Первая публикация

Вадим Ефимов-Борисов
               

                Город К.

      Наверно, ему было легче. Он не соприкасался с предметами культа и ремеслами, не имел отношений с  элитой, «не наследил» в республике так, как она. И в доме не было кабадиенских украшений и поделок из глины, не было стихов в тонких обложках издательств «Адиб» и «Ирфон», картин в мощных рамах. И друзей журналистов и художников у него было только двое. Галина и ее муж Юра. Всех богатств-то: пара тюбетеек, черепашка, да несколько пачек сигарет «Лал», которые уже готовились к отъезду вместе со всеми его домочадцами…
 
     До осени было так же близко, как с балкона третьего этажа до кустов винограда, до школы или стадиона. Рукой подать. Если обойти дом, который нависал над просторной  долиной вместе с остальными близнецами - четырехэтажками микрорайона, пройти мимо железобетонного забора школы, то перейдя через гладкую асфальтированную дорогу, попадешь на городской стадион имени комбрига Томина. Стадион прятался за высоким дувалом, чисто побеленным и необычайно толстым, он, что говорится, утопал в зелени. Деревья плотным кольцом окружали спортивный оазис, нависая всей  своей мощью над его западной трибуной, прикрывали с юга и севера, чуть редели с восточной стороны. И в воде он тоже утопал всякий раз, когда поливали газон. Территория вечно зеленого футбольного поля становилась огромной лужей. Как после дождя. Хотя даже летом здесь не высыхают  реки, они бегут наперегонки, соревнуясь в скорости и холоде нетающих гор, которые тоже были почти рядом. Туда ходили весной за тюльпанами, черепахами и впечатлениями. Город был полон летящей воды. Арыки снабжали энергией бесконечные ряды акаций, тополей и чинар, без  которых здесь не было бы жизни вообще. Даже зимой, иногда хотелось в тенек, чтобы укрыться от вездесущих солнечный лучей.  Кто-то же сказал «солнечный Таджикистан».
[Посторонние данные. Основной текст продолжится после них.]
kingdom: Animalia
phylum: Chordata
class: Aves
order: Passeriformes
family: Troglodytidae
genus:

   А дальше на восток убегали холмы, предгорья, ведущие к вершинам, на которых подолгу держался снег. Летней ночью с гор прилетала прохлада. А с балкона, который находился на западной стороне, и город, и аэродром были, как на ладони. Город полого спускался к реке, а взлетная полоса блестела на солнце справа по курсу и ползла вверх. Едва различимый, сквозь дымку, Як-40 медленно разбежался и, увеличиваясь в размерах, быстро набрав высоту, разворачивался вправо. Туда, где за домами и деревьями начинались хлопковые поля, отвоеванная под белое золото плодородная земля. Долину,  расшитую серебряными нитками водных потоков, сменяло, круто взметнувшееся плато, угол которого был как раз напротив. Подчеркивая свое превосходство над долиной,  по весне оно покрывалось нарядными маками, а зимой туда ложился первый снег. Плато соединялось с горными хребтами, перевалами. По горам по долам петляли серпантины дорог. Здесь кружили орлы и пролегали воздушные трассы…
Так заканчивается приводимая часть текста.